[Source records]
--- --- ---

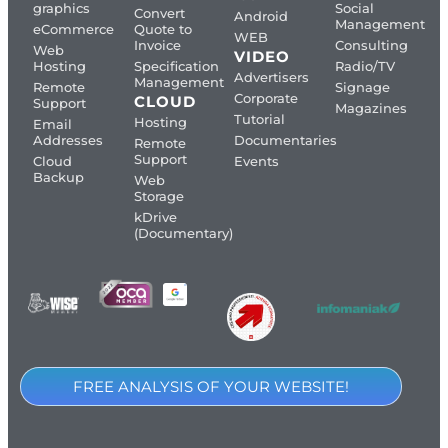
graphics
Social
Convert
Android
Management
eCommerce
Quote to
WEB
Invoice
Consulting
Web
VIDEO
Hosting
Specification
Radio/TV
Advertisers
Management
Remote
Signage
Corporate
CLOUD
Support
Magazines
Tutorial
Hosting
Email
Addresses
Documentaries
Remote
Support
Cloud
Events
Backup
Web
Storage
kDrive
(Documentary)
FREE ANALYSIS OF YOUR WEBSITE!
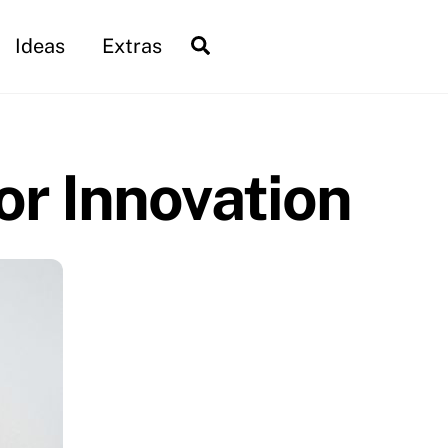
Search
Ideas
Extras
r Innovation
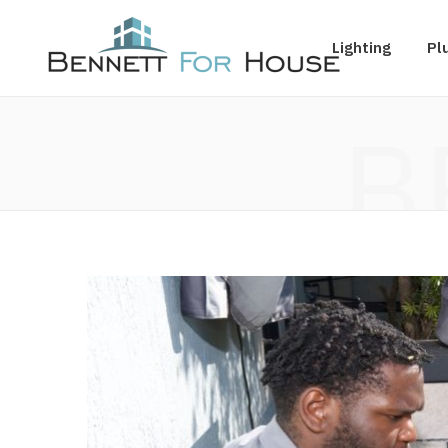
Lighting
Pl
B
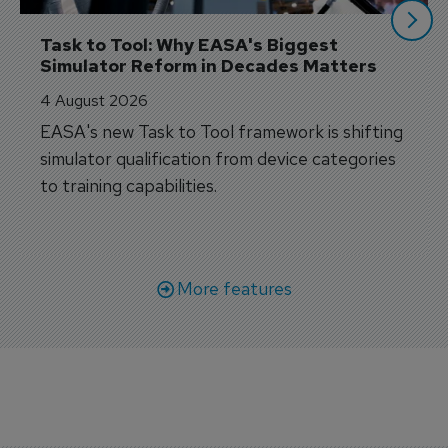
Task to Tool: Why EASA's Biggest 
Simulator Reform in Decades Matters
4 August 2026
EASA's new Task to Tool framework is shifting
simulator qualification from device categories
to training capabilities.
More features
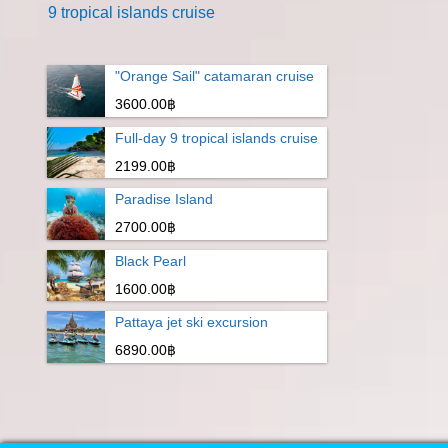
9 tropical islands cruise
"Orange Sail" catamaran cruise
3600.00฿
Full-day 9 tropical islands cruise
2199.00฿
Paradise Island
2700.00฿
Black Pearl
1600.00฿
Pattaya jet ski excursion
6890.00฿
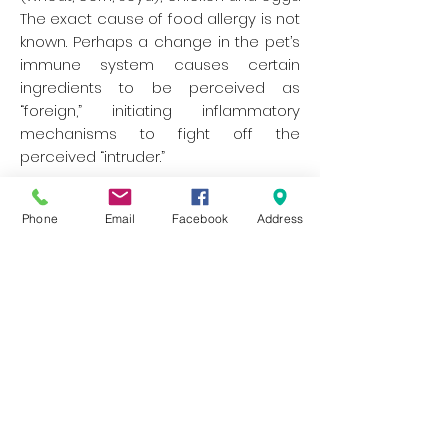
The exact cause of food allergy is not
known. Perhaps a change in the pet’s
immune system causes certain
ingredients to be perceived as
“foreign,” initiating inflammatory
mechanisms to fight off the
perceived “intruder.”
The most common symptoms of
Phone
Email
Facebook
Address
food allergy are itching, licking or
chewing. Otitis Externa (Ear Infection)
along with other skin problems are
also common in conjunction with
food hypersensitivity. Some pets may
also have diarrhoea and other
digestive problems. Symptoms can
appear at any age, whether a pet has
just started a new diet or has been
eating the same food for several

--- --- ---

Work instructions: How many lines of the material above contain the string "tropical", counting case? Give only the number.

Answer below: 2